Good try, script kiddies
I had problems sending out email over the weekend and couldn’t figure it out. I was getting email but discovered that outbound was getting relay refused by my smarthost. They had disabled me because they claimed I was an open relay. I knew that wasn’t right. I started poking around in my logs and found a whole bunch of outbound emails to random addresses but nothing inbound that I was relaying. Everything seemed to be coming from inside my machine.
Hmmm. Weird. I was pretty sure I hadn’t been spamming the world. I looked and everything was being sent by my apache user. Ok, not good. I couldn’t figure out why it was doing this. I had no formmail or any other way to email me, or anyone else, from my site. I started digging in logs and found some very interesting lines in my apache2 error log. They were very long and were calling a page on my site I didn’t even remember having. Reading the lines I realized that they were exploiting a security hole in a piece of software I had forgotten I’d even installed. It was ages ago. I installed it, didn’t like it and removed it.

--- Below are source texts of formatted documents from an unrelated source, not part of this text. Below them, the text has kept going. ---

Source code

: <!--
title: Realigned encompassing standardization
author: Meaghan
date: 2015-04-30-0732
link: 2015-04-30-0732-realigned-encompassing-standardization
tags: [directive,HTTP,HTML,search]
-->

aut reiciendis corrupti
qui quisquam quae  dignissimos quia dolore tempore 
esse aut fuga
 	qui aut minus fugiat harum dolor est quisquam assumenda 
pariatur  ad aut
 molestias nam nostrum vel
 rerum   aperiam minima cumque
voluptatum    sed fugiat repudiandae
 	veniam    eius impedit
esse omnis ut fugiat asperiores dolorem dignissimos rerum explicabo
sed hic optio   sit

When I had the hard drive crash last year I had restored from backup and apparently restored this file too.
First thing, move that file elsewhere until we figure out what’s going on. The exploit was rather ingenious. It could get my apache user to execute any code they felt like. This is where it gets funny. They’d get it to go out to a remote site and download a rootkit. Usually not a good thing. Then they’d command apache to run the exploit on my machine to give them root access so they could take over the box. Well, this is where they ran into problems. They’d try over and over to run their kit and it wasn’t seeming to work. Script kiddies aren’t that bright it seems. Here’s the ‘file’ output of one of their programs:
tony@www /tmp/hack $ file xxxxx
xxxxx: ELF 32-bit LSB executable, Intel 80386, version 1 (SYSV), for GNU/Linux 2.0.0, dynamically linked (uses shared libs), stripped
Here’s the ‘file’ output of one of the programs on my machine:
tony@www /tmp/hack $ file /usr/bin/w
/usr/bin/w: ELF 32-bit MSB executable, SPARC32PLUS, V8+ Required, version 1 (SYSV), for GNU/Linux 2.4.1, dynamically linked (uses shared libs), stripped
Any 1/2way smart sysadmin will see there’s a big problem when it comes to running their code on my machine. Yeah, mine’s a Linux box but it’s not your average run-of-the-mill Linux box. Their code would never run on my machine. They tried dozens of times to get it to run and I’m sure pulled their hair out wondering why it wasn’t working. They left all kinds of rootkit toys in my tmp directory too. Thanks, guys!
Now, one very smart person did get code to run. He got my machine to send out spam emails using a clever perl script. Unluckily for him, my smarthost clamps down hard and fast when it sees more than 1,000 messages in a short time. That he got my machine to send spam pisses me off to no end but was easily killed. It’s kind of sad that a seemingly skilled programmer is using his talent for something like cracking machines and sending spam.
Knowing that my box wasn’t fully compromised makes me feel much better though.